Today, we look at your picks for #28-25 of the greatest Fantastic Four stories ever told!

As always, you voted, I counted the votes and now we count them down, four at a time. If I don’t add a date for the series, it means it is the original volume of whatever series I’m talking about.

28. Fantastic Four Annual #2 “The Fantastic Origin of Doctor Doom!”

It’s fascinating just HOW quickly Jack Kirby and Stan Lee realized that Doctor Doom was amazing, as he very quickly not only became the Fantastic Four’s most prominent villain, he was practically their go-to villain, appearing three times in the first issue and another two times before issue #20 and then was also the villain in #23. So Fantastic Four Annual #2 came out after that, and Kirby and Lee delivered an outstanding origin, showing a young boy who became a defiant rebel against the rulers of Latveria after his mother was killed, but his scientific prowess was so great that a top United States university recruited him, but things went poorly when Victor Von Doom tried to contract the spirit world…


How amazing is the bit where the dude just puts on a new mask while it is boiling hot?

RELATED: Top 60 Fantastic Four Stories: 32-29

27. Fantastic Four #1 “The Fantastic Four!”

When Marvel decided to get into doing superhero comic books again, they had been doing short stories in anthologies for so long and had gotten so good at it, that when Stan Lee and Jack Kirby got together to do a full-length story for Fantastic Four #1, the creators basically told three full stories in one issue. The first story introduce the fascinating new heroes known as the Fantastic Four, who were unlike typical heroes of the time as they felt more HUMAN.

Then, the second story showed their iconic origin…

And finally, the third story saw them defeat the Mole Man on Monster Island.

It’s a wonderful yarn and a great introduction for Marvel’s new brand of superheroes.

26. Fantastic Four #258 “Interlude”

As I noted earlier, the follow-up to Doom’s re-conquering of his home of Latveria opens up by showing how things have improved since Doom has taken over the country….

We see Doom in a day in his life as he comes up with his new plan to take down to the Fantastic Four (which we saw earlier in the countdown with a plan involving Tyros the Terrible). Meanwhile, this issue also saw Byrne settle some scores by having it be revealed that the Doctor Doom who had just recently (at the time) guest-starred in Uncanny X-Men (written by Byrne’s former co-writer on Uncanny X-Men, Chris Claremont) was a Doombot.

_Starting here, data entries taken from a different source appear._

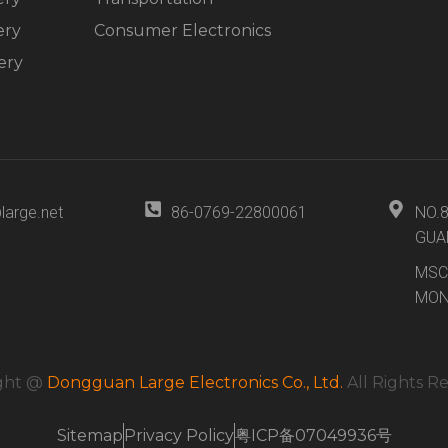
ery
Consumer Electronics
ery
large.net
86-0769-22800061
NO.
GUA
MSC
MON
ght @
Dongguan Large Electronics Co., Ltd.
All Rights R
Sitemap
Privacy Policy
粤ICP备07049936号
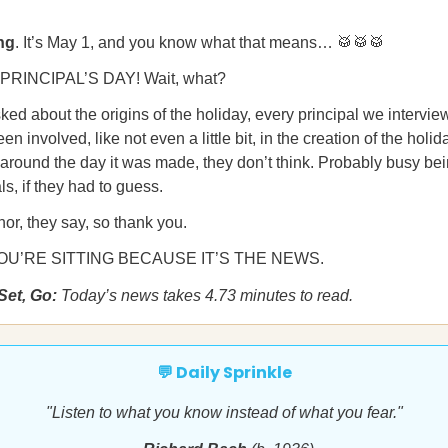
ng
. It’s May 1, and you know what that means… 🥁🥁🥁
 PRINCIPAL’S DAY! Wait, what?
d about the origins of the holiday, every principal we intervi
en involved, like not even a little bit, in the creation of the holi
around the day it was made, they don’t think. Probably busy bei
ls, if they had to guess.
nor, they say, so thank you.
U’RE SITTING BECAUSE IT’S THE NEWS.
Set, Go:
Today’s news takes 4.73 minutes to read.
💬 Daily Sprinkle
"Listen to what you know instead of what you fear."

RELATED: Top 60 Fantastic Four Stories: 36-33

25. Fantastic Four 1234 #1-4

Grant Morrison, Jae Lee and Jose Villarrubia combined to tell this delightfully offbeat story that involved Doctor Doom inventing a great machine known as the Great Mover that is altering reality itself (enough that perhaps Namor could get with Sue, and so Namor is willing to play along). Sue, of course, counters that whatever machine Doom invented, Reed will surely think of something better…

I’ve only been sharing one image per story, but for this one, I couldn’t help but also share this second page, where Invisible Woman gets to tell off Doom in such a brilliant sequence by Morrison (Lee and Villarrubia are brilliant, as well, but that’s a given by this point, right? Those two dudes are just AMAZING).

This miniseries drew a bit of controversy when Morrison noted that Sue’s relationship with Namor was based on a sort of incestual subtext, with Namor being so similar to her brother, Johnny. Morrison was clearly just doing some SUPER subtextual stuff, but it’s still interesting that they actually said it.